▸ **What to do**
It would help if you retyped the data exactly, leaving out the pictures.

Stored dataset items:
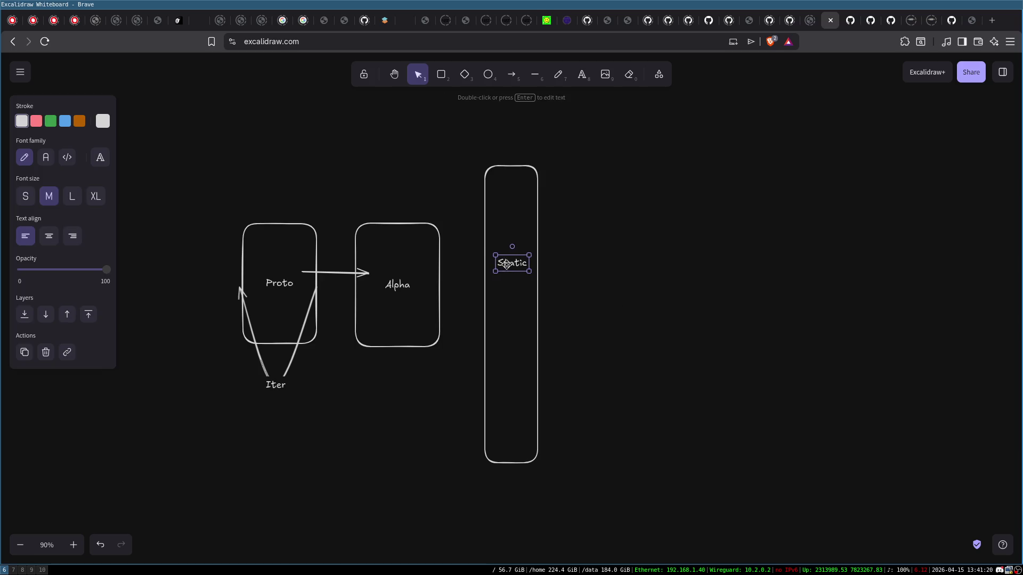
key("r")
left_click_drag(145, 142, 226, 219)
key("Return")
- Label the new box 'Design0' and move it up above Proto
type("Design0")
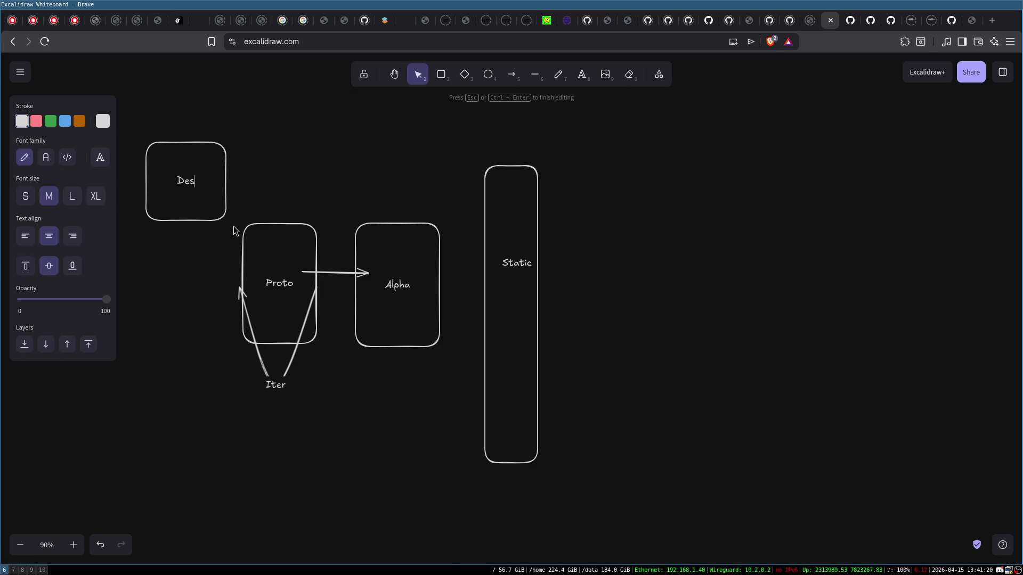
left_click(290, 160)
left_click_drag(198, 155, 285, 112)
- Draw arrows between Design and Proto in both directions
left_click(513, 79)
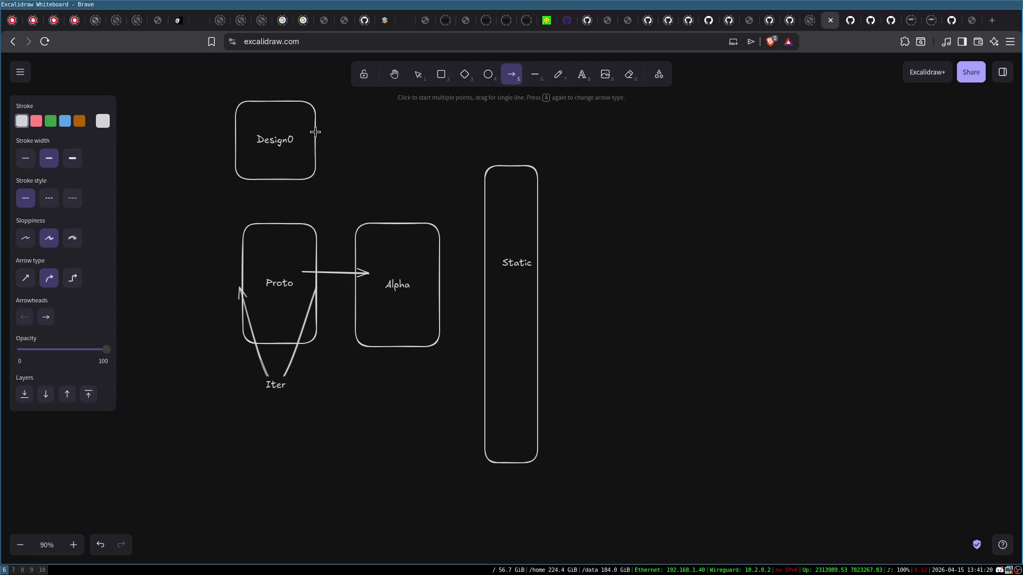
mouse_move(274, 170)
left_mouse_down()
mouse_move(275, 233)
mouse_move(295, 168)
left_mouse_up()
key("l")
key("a")
left_click(292, 145)
- Rename the 'Design0' label to 'Design[i]'
double_click(292, 145)
key("End")
key("BackSpace")
type("[i]")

▸ **Completed task**
key("r")
left_click_drag(145, 142, 226, 219)
key("Return")
- Label the new box 'Design0' and move it up above Proto
type("Design0")
left_click(290, 160)
left_click_drag(198, 155, 285, 112)
- Draw arrows between Design and Proto in both directions
left_click(513, 79)
mouse_move(274, 170)
left_mouse_down()
mouse_move(275, 233)
mouse_move(295, 168)
left_mouse_up()
key("l")
key("a")
left_click(292, 145)
- Rename the 'Design0' label to 'Design[i]'
double_click(292, 145)
key("End")
key("BackSpace")
type("[i]")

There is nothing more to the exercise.